(What you are asked to do): Retype the listing line for line, from its start down to the line containing "scientific name: Dacelo novaeguineae", both ends included.

Collected data
————————

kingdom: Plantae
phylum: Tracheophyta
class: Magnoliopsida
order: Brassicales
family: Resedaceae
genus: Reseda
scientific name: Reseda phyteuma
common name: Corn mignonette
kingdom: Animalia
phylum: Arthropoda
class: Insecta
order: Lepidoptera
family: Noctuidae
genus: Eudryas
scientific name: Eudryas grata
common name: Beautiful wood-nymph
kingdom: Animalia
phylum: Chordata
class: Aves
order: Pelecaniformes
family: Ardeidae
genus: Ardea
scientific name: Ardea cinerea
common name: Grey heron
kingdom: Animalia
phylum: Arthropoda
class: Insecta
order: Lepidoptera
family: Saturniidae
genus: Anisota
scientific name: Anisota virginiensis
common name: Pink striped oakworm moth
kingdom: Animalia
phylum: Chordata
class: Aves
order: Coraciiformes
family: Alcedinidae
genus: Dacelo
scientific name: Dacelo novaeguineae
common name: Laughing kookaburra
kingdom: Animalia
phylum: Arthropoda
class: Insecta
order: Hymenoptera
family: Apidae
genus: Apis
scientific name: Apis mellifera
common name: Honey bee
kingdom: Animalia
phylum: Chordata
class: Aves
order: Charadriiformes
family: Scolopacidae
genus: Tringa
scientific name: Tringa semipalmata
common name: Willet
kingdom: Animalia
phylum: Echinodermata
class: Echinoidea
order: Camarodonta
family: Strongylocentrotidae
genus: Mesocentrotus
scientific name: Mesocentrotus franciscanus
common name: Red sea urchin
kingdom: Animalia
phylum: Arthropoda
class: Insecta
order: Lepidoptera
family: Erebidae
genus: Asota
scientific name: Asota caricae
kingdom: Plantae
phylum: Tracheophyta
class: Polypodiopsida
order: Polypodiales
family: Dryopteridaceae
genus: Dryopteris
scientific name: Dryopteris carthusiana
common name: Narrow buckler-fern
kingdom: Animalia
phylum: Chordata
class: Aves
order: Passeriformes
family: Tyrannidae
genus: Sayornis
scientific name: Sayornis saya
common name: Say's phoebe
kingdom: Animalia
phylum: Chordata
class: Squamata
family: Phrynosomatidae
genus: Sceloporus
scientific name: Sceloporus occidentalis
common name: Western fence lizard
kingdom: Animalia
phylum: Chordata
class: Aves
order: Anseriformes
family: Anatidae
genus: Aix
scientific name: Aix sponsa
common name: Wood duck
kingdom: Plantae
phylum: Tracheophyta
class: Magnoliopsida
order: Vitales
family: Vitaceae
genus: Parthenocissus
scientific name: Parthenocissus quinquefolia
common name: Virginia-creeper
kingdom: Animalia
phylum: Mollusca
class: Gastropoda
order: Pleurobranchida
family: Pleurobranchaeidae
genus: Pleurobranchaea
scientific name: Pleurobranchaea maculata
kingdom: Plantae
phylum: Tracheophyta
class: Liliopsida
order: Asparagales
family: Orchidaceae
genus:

————————

(Task answer):
kingdom: Plantae
phylum: Tracheophyta
class: Magnoliopsida
order: Brassicales
family: Resedaceae
genus: Reseda
scientific name: Reseda phyteuma
common name: Corn mignonette
kingdom: Animalia
phylum: Arthropoda
class: Insecta
order: Lepidoptera
family: Noctuidae
genus: Eudryas
scientific name: Eudryas grata
common name: Beautiful wood-nymph
kingdom: Animalia
phylum: Chordata
class: Aves
order: Pelecaniformes
family: Ardeidae
genus: Ardea
scientific name: Ardea cinerea
common name: Grey heron
kingdom: Animalia
phylum: Arthropoda
class: Insecta
order: Lepidoptera
family: Saturniidae
genus: Anisota
scientific name: Anisota virginiensis
common name: Pink striped oakworm moth
kingdom: Animalia
phylum: Chordata
class: Aves
order: Coraciiformes
family: Alcedinidae
genus: Dacelo
scientific name: Dacelo novaeguineae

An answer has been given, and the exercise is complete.